**** EXCERPTED DATA ****
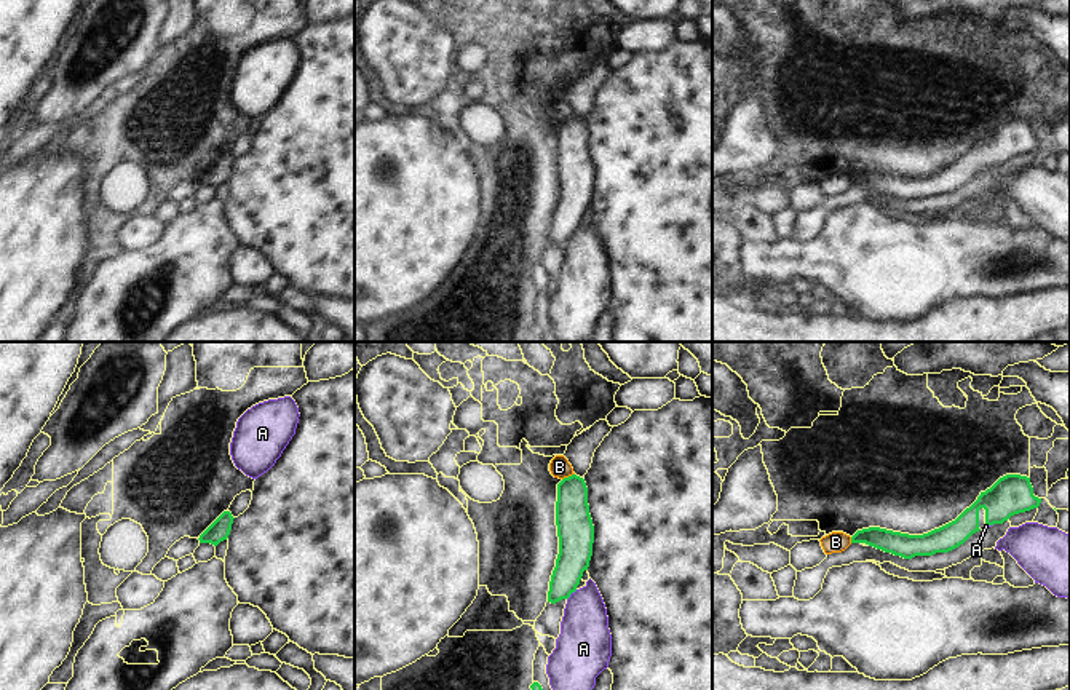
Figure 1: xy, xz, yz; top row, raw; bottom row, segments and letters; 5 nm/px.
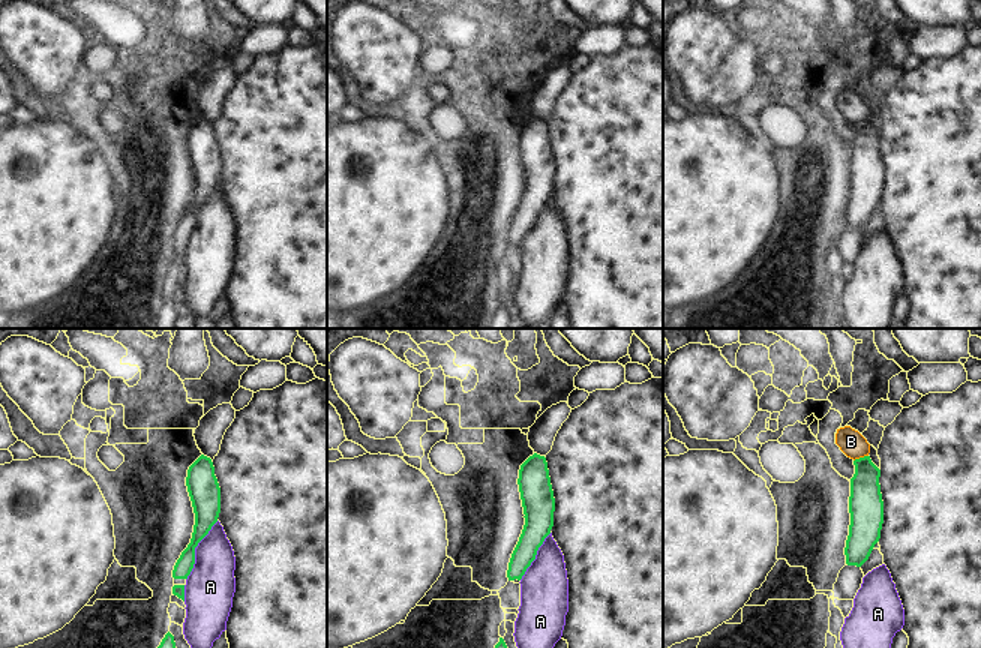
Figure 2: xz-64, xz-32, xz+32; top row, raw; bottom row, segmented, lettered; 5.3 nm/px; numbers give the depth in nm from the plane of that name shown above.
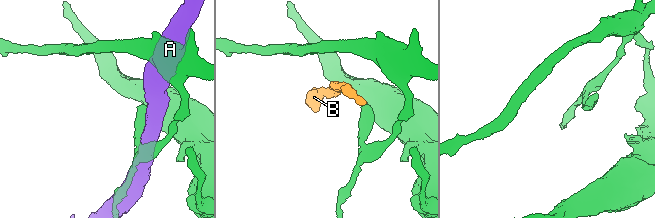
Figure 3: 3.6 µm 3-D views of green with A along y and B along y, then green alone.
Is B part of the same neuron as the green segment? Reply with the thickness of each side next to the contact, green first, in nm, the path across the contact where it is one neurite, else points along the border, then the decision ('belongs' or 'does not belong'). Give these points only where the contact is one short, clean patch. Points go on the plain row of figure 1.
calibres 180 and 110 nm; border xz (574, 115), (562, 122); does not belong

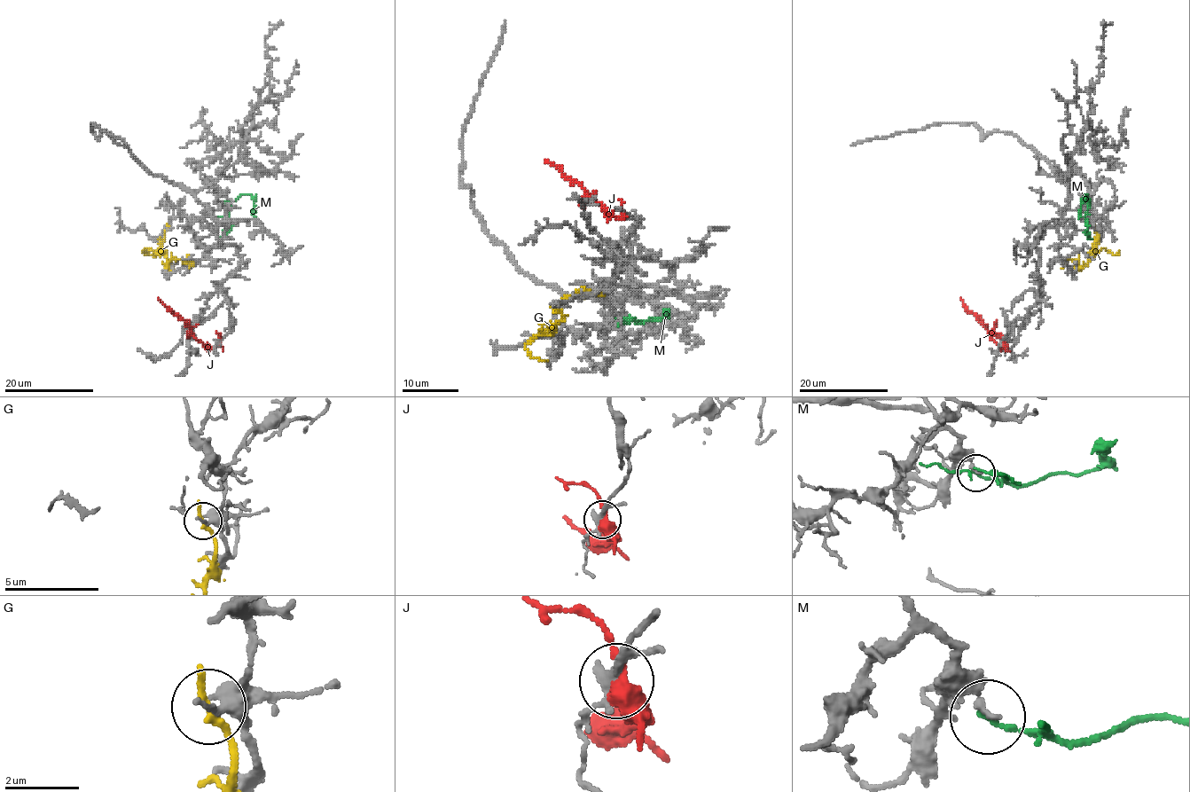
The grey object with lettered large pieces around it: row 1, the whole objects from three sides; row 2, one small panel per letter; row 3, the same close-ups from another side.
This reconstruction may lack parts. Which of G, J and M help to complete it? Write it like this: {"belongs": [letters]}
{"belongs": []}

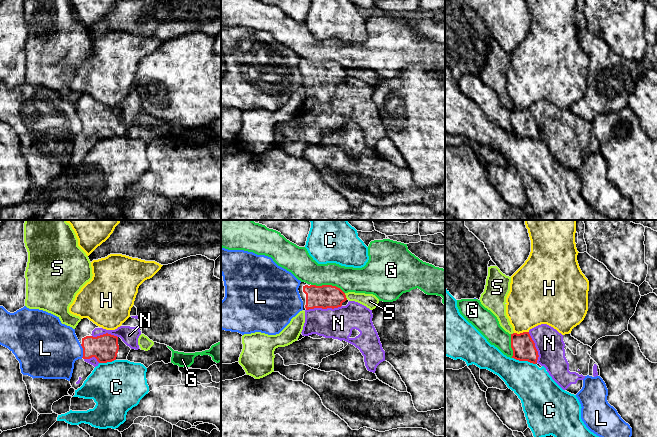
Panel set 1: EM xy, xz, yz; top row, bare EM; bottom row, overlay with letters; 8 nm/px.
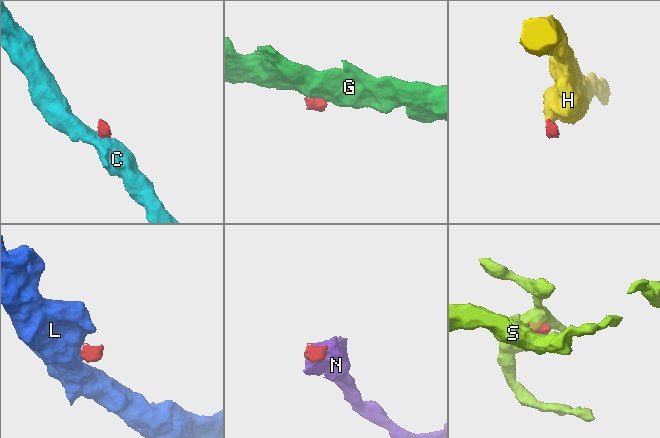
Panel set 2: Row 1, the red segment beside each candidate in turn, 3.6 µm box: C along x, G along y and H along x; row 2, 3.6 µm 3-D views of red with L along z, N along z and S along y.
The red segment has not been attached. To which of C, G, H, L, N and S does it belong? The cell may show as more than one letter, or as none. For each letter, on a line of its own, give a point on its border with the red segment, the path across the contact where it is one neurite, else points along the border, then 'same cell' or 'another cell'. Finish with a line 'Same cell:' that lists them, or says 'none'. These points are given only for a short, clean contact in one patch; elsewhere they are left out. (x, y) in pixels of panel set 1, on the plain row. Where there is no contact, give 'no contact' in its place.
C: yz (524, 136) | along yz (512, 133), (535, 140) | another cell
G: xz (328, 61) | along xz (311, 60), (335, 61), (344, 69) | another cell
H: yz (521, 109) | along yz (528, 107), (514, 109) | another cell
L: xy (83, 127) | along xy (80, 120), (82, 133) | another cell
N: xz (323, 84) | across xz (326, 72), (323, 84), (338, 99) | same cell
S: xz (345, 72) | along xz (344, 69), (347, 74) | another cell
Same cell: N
****
**** EXCERPTED DATA ****
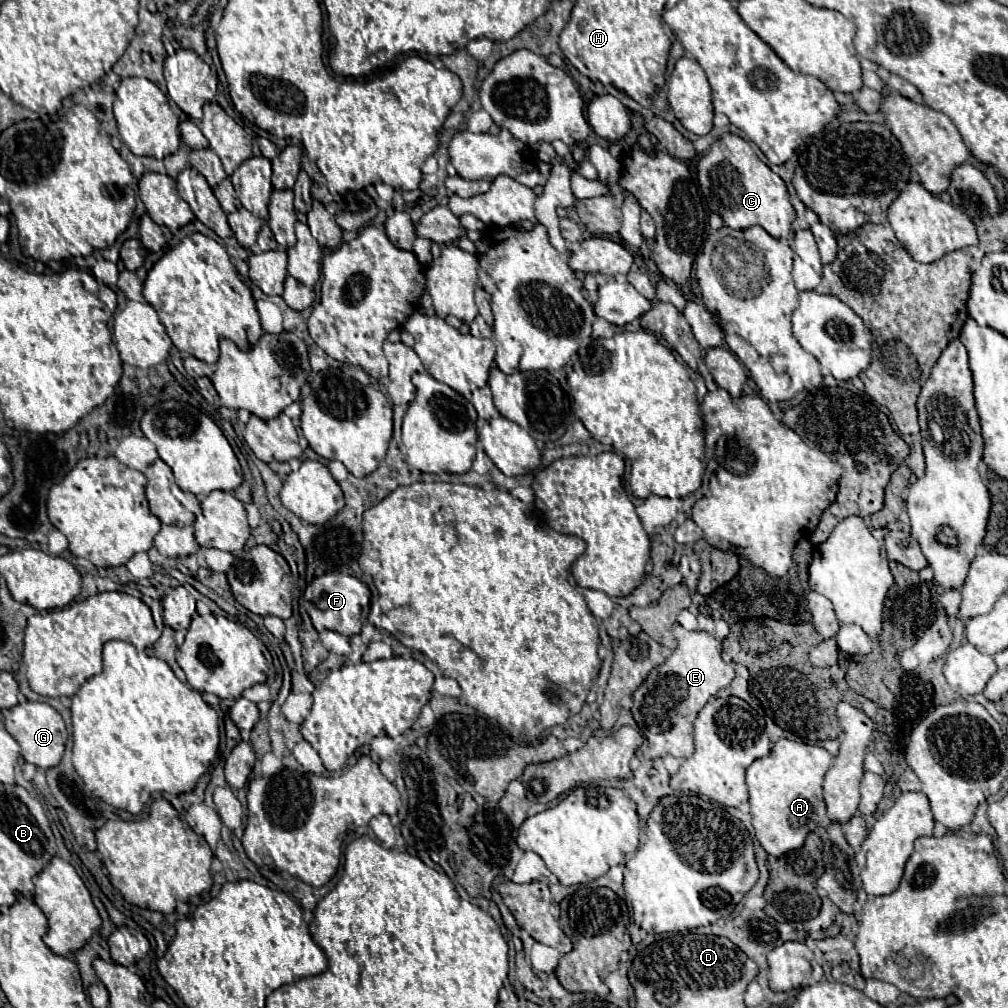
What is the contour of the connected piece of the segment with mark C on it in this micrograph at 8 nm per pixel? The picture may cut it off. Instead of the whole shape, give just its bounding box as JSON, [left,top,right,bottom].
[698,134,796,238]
****
*WHAT TO WORK ON:* Your output should be the lines above from the one that contains "Figure 3: 3.6" through the one that contains "Panel set 2: Row", word for word, with pictures left out.

*EXERCISE SOLUTION:*
Figure 3: 3.6 µm 3-D views of green with A along y and B along y, then green alone.
Is B part of the same neuron as the green segment? Reply with the thickness of each side next to the contact, green first, in nm, the path across the contact where it is one neurite, else points along the border, then the decision ('belongs' or 'does not belong'). Give these points only where the contact is one short, clean patch. Points go on the plain row of figure 1.
calibres 180 and 110 nm; border xz (574, 115), (562, 122); does not belong

The grey object with lettered large pieces around it: row 1, the whole objects from three sides; row 2, one small panel per letter; row 3, the same close-ups from another side.
This reconstruction may lack parts. Which of G, J and M help to complete it? Write it like this: {"belongs": [letters]}
{"belongs": []}

Panel set 1: EM xy, xz, yz; top row, bare EM; bottom row, overlay with letters; 8 nm/px.
Panel set 2: Row 1, the red segment beside each candidate in turn, 3.6 µm box: C along x, G along y and H along x; row 2, 3.6 µm 3-D views of red with L along z, N along z and S along y.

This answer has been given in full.